— WHAT NEEDS TO BE DONE —
An exact copy of all the lines below is required, with every image left out.

— Stored items —
»»
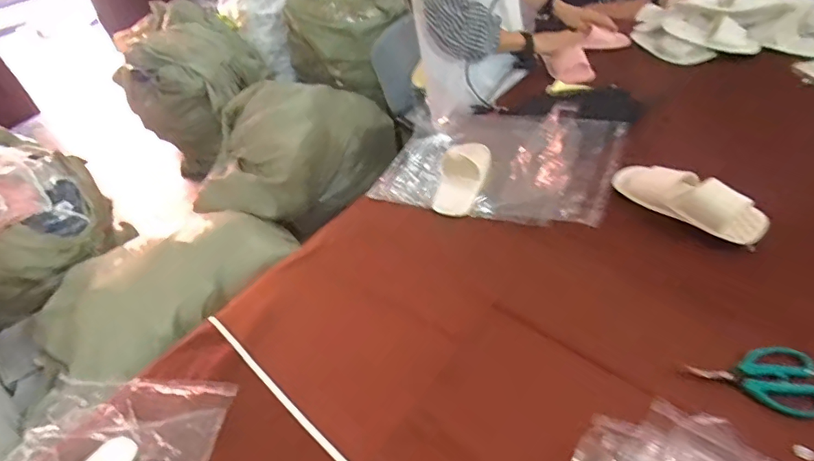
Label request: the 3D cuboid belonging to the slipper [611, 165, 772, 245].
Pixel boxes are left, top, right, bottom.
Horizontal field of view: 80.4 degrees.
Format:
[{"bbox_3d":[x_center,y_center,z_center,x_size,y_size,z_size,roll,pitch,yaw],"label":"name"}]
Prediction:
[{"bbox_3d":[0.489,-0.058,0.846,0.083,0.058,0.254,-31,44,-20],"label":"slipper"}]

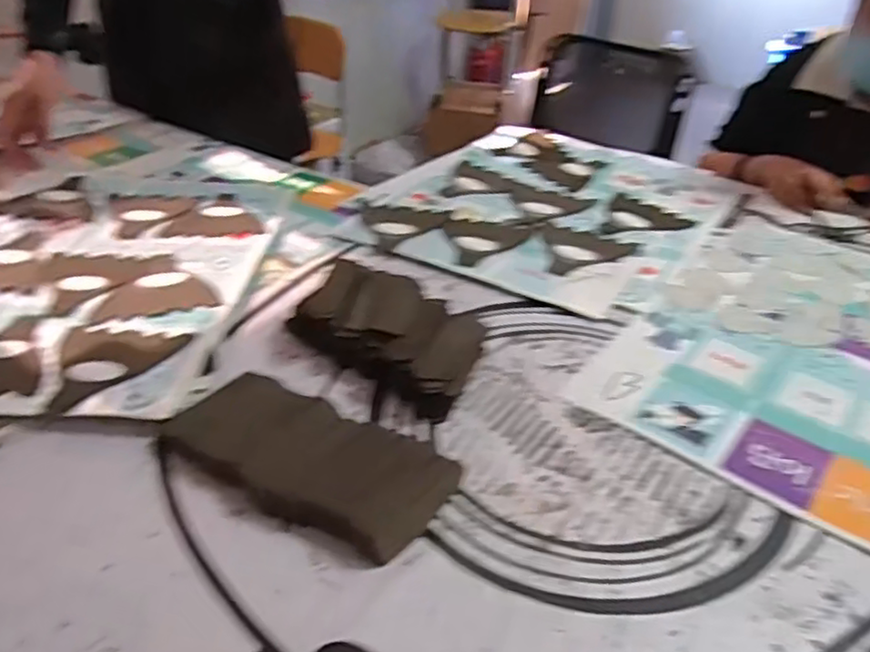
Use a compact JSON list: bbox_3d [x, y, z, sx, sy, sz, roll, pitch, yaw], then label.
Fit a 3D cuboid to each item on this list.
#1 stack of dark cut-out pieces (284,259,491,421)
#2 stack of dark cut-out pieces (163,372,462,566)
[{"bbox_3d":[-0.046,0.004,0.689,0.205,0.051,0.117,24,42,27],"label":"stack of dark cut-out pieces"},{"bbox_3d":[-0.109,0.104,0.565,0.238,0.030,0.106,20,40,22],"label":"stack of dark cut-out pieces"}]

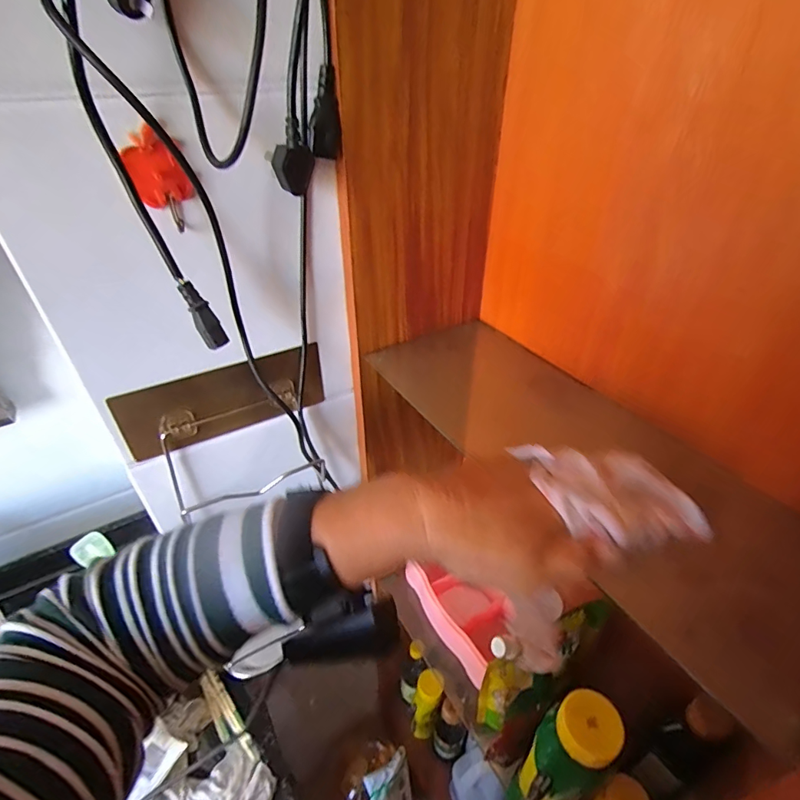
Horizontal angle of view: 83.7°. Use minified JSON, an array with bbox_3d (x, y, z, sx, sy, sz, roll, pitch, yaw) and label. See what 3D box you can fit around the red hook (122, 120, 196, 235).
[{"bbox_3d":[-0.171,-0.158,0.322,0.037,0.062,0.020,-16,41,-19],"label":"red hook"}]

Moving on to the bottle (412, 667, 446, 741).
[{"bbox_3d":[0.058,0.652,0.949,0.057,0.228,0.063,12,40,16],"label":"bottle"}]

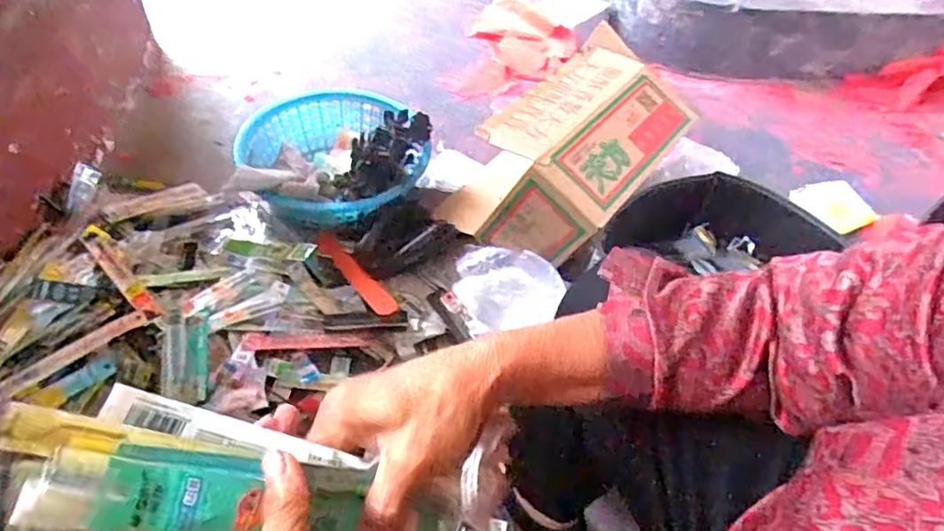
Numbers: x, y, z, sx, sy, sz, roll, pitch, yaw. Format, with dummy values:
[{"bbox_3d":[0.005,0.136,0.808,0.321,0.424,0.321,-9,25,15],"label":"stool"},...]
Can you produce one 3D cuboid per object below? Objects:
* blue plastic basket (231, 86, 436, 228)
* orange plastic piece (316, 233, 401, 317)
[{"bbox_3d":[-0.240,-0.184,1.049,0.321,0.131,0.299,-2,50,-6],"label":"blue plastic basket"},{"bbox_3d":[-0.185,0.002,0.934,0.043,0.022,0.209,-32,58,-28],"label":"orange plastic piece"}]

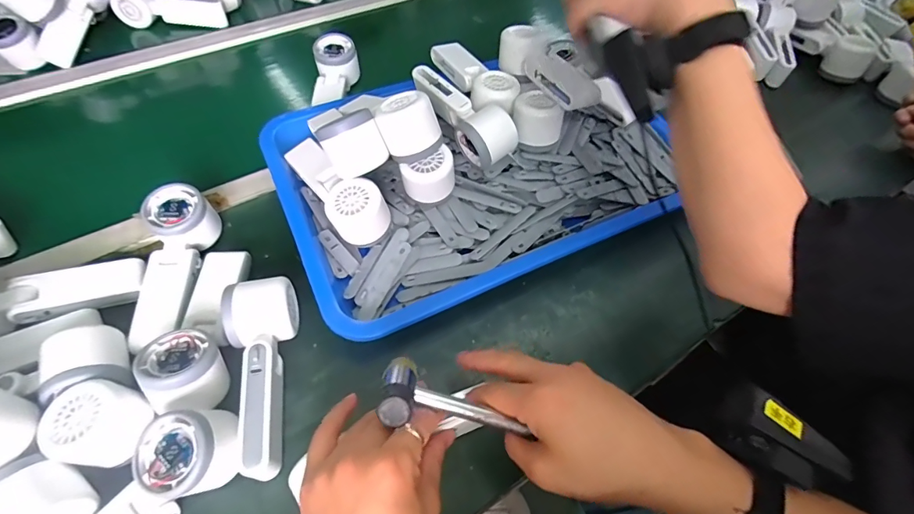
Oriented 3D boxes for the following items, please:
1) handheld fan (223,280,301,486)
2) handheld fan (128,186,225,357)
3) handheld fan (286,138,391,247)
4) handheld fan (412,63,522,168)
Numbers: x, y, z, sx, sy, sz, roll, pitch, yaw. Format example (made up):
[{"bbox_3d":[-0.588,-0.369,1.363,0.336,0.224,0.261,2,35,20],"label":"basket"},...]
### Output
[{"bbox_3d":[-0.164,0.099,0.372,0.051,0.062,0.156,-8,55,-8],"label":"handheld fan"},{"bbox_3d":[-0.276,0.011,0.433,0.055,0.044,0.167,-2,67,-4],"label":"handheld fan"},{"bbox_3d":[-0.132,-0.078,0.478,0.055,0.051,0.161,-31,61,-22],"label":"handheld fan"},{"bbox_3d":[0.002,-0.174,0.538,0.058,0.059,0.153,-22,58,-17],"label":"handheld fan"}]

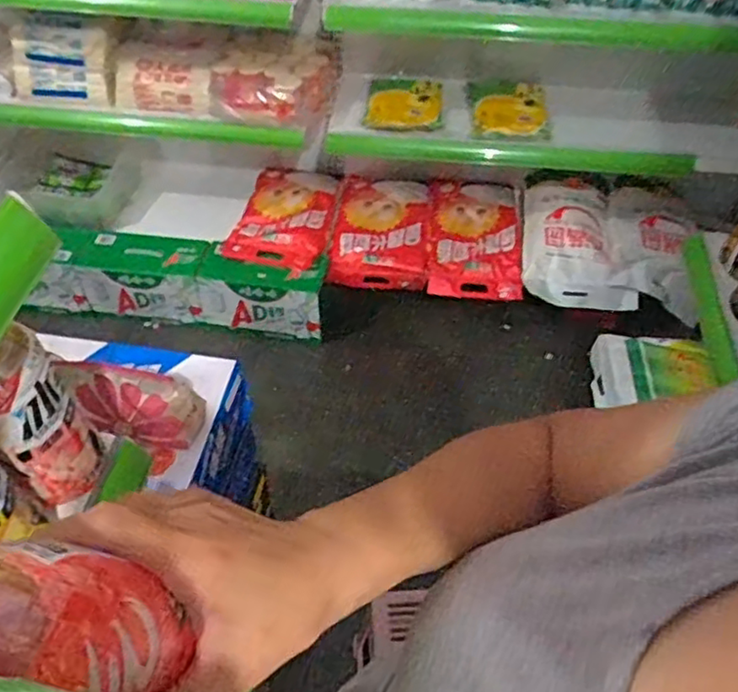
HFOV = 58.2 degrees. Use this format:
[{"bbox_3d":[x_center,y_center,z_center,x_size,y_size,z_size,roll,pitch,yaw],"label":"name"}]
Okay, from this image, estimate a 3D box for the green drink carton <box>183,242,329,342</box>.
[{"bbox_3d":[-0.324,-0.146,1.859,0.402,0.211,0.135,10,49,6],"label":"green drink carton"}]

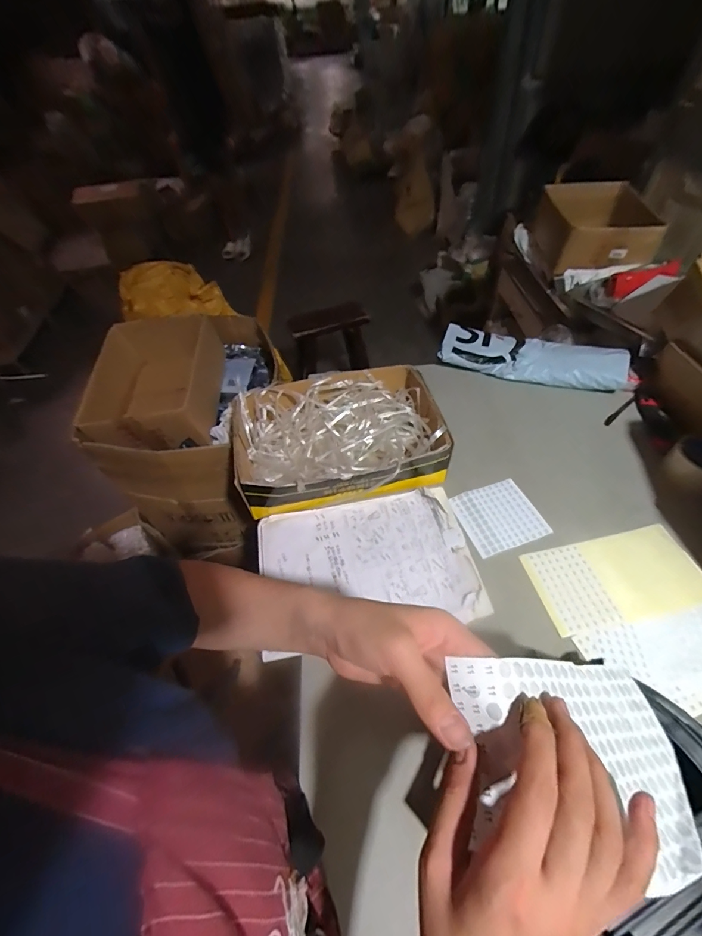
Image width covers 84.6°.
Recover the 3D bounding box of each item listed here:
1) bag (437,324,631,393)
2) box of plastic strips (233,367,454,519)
««
— RESPONSE FOR THIS EXERCISE —
Label request: the 3D cuboid belonging to the slipper [611, 165, 772, 245].
Pixel boxes are left, top, right, bottom.
Horizontal field of view: 80.4 degrees.
Format:
[{"bbox_3d":[x_center,y_center,z_center,x_size,y_size,z_size,roll,pitch,yaw],"label":"name"}]
Prediction:
[{"bbox_3d":[0.489,-0.058,0.846,0.083,0.058,0.254,-31,44,-20],"label":"slipper"}]

Use a compact JSON list: bbox_3d [x, y, z, sx, sy, sz, roll, pitch, yaw], then label.
Fit a 3D cuboid to each item on this list.
#1 stack of dark cut-out pieces (284,259,491,421)
#2 stack of dark cut-out pieces (163,372,462,566)
[{"bbox_3d":[-0.046,0.004,0.689,0.205,0.051,0.117,24,42,27],"label":"stack of dark cut-out pieces"},{"bbox_3d":[-0.109,0.104,0.565,0.238,0.030,0.106,20,40,22],"label":"stack of dark cut-out pieces"}]

Horizontal angle of view: 83.7°. Use minified JSON, an array with bbox_3d (x, y, z, sx, sy, sz, roll, pitch, yaw) and label. See what 3D box you can fit around the red hook (122, 120, 196, 235).
[{"bbox_3d":[-0.171,-0.158,0.322,0.037,0.062,0.020,-16,41,-19],"label":"red hook"}]

Moving on to the bottle (412, 667, 446, 741).
[{"bbox_3d":[0.058,0.652,0.949,0.057,0.228,0.063,12,40,16],"label":"bottle"}]

Numbers: x, y, z, sx, sy, sz, roll, pitch, yaw. Format, with dummy values:
[{"bbox_3d":[0.005,0.136,0.808,0.321,0.424,0.321,-9,25,15],"label":"stool"},...]
Can you produce one 3D cuboid per object below? Objects:
* blue plastic basket (231, 86, 436, 228)
* orange plastic piece (316, 233, 401, 317)
[{"bbox_3d":[-0.240,-0.184,1.049,0.321,0.131,0.299,-2,50,-6],"label":"blue plastic basket"},{"bbox_3d":[-0.185,0.002,0.934,0.043,0.022,0.209,-32,58,-28],"label":"orange plastic piece"}]

Oriented 3D boxes for the following items, please:
1) handheld fan (223,280,301,486)
2) handheld fan (128,186,225,357)
3) handheld fan (286,138,391,247)
4) handheld fan (412,63,522,168)
Numbers: x, y, z, sx, sy, sz, roll, pitch, yaw. Format example (made up):
[{"bbox_3d":[-0.588,-0.369,1.363,0.336,0.224,0.261,2,35,20],"label":"basket"},...]
### Output
[{"bbox_3d":[-0.164,0.099,0.372,0.051,0.062,0.156,-8,55,-8],"label":"handheld fan"},{"bbox_3d":[-0.276,0.011,0.433,0.055,0.044,0.167,-2,67,-4],"label":"handheld fan"},{"bbox_3d":[-0.132,-0.078,0.478,0.055,0.051,0.161,-31,61,-22],"label":"handheld fan"},{"bbox_3d":[0.002,-0.174,0.538,0.058,0.059,0.153,-22,58,-17],"label":"handheld fan"}]

HFOV = 58.2 degrees. Use this format:
[{"bbox_3d":[x_center,y_center,z_center,x_size,y_size,z_size,roll,pitch,yaw],"label":"name"}]
Okay, from this image, estimate a 3D box for the green drink carton <box>183,242,329,342</box>.
[{"bbox_3d":[-0.324,-0.146,1.859,0.402,0.211,0.135,10,49,6],"label":"green drink carton"}]

Image width covers 84.6°.
Recover the 3D bounding box of each item listed here:
1) bag (437,324,631,393)
2) box of plastic strips (233,367,454,519)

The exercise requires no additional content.